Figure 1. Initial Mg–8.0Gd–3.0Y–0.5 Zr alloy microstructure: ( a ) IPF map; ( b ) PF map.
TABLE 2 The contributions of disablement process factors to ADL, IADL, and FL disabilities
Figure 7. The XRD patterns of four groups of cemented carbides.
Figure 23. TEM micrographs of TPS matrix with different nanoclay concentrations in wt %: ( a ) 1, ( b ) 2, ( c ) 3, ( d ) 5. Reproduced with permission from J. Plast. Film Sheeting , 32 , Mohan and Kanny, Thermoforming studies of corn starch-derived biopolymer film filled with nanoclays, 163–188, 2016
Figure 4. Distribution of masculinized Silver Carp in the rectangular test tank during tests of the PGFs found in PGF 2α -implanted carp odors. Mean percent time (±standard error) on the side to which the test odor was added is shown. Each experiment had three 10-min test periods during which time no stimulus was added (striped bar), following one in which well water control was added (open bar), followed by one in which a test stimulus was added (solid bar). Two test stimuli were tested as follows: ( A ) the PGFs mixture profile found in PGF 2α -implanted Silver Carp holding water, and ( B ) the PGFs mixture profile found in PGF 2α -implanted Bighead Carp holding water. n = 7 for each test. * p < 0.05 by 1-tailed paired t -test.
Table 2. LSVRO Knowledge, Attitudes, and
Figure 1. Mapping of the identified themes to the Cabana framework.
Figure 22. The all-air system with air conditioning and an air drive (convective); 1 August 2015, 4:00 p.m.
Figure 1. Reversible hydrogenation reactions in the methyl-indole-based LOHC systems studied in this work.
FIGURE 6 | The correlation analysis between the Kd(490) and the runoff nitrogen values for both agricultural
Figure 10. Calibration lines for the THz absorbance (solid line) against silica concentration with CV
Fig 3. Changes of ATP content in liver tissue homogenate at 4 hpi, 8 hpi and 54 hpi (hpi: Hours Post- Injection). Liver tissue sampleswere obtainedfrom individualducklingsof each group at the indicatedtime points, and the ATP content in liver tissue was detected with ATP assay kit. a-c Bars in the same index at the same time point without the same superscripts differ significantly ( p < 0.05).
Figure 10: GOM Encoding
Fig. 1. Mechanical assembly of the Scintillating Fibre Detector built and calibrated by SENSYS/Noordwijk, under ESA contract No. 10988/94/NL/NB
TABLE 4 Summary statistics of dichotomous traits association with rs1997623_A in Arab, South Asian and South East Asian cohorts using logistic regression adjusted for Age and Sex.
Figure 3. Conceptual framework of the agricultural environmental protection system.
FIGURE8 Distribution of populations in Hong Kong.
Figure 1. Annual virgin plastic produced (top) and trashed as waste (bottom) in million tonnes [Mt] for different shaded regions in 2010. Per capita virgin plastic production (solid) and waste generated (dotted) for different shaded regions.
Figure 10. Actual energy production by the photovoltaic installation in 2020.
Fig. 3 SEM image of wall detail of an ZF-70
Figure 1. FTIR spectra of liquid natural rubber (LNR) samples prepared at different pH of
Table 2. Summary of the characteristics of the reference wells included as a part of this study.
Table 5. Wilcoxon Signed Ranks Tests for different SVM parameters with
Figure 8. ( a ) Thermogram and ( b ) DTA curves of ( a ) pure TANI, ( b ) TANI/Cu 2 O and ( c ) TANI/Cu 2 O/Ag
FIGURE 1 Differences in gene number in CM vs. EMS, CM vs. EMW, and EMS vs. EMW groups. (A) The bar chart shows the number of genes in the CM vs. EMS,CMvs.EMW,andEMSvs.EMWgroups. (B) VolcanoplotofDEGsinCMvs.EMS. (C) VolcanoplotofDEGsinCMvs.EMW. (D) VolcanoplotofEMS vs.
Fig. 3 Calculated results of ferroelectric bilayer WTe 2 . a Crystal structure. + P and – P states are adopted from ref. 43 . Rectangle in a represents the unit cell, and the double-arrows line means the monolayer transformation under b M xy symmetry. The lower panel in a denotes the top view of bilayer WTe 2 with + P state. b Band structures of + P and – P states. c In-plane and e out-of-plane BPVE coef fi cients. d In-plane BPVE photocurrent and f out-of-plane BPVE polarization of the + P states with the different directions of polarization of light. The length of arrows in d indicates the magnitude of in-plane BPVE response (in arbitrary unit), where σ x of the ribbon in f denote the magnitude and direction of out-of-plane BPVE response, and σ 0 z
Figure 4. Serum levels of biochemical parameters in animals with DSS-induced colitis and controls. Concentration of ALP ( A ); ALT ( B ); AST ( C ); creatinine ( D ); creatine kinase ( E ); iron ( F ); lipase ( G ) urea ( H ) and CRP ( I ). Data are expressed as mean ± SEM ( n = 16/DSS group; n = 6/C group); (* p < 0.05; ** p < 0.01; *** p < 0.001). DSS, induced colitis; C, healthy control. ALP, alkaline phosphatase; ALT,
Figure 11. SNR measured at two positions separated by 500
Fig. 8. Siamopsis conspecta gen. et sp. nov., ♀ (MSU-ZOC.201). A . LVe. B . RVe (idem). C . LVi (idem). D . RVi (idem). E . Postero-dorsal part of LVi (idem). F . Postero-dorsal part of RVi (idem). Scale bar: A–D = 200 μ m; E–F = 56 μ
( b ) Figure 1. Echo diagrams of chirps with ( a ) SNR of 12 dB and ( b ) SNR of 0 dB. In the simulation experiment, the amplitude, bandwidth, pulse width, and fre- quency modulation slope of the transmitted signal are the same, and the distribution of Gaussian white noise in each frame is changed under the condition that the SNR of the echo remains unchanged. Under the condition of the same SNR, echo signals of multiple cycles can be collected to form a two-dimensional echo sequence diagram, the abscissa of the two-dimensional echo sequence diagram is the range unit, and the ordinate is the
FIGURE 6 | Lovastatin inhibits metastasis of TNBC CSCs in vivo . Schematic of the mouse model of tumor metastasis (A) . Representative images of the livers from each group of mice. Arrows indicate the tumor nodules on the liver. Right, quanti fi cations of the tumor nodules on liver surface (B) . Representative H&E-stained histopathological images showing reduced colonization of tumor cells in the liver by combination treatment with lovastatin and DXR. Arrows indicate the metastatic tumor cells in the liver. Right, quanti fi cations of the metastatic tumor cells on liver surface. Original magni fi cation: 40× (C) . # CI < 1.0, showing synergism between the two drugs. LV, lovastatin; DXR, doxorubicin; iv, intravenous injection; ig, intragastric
------------------------------------
_Task to complete_:
Report each line of the data that includes the string "groups".

_Reply to the task_:
Figure 7. The XRD patterns of four groups of cemented carbides.
FIGURE 1 Differences in gene number in CM vs. EMS, CM vs. EMW, and EMS vs. EMW groups. (A) The bar chart shows the number of genes in the CM vs. EMS,CMvs.EMW,andEMSvs.EMWgroups. (B) VolcanoplotofDEGsinCMvs.EMS. (C) VolcanoplotofDEGsinCMvs.EMW. (D) VolcanoplotofEMS vs.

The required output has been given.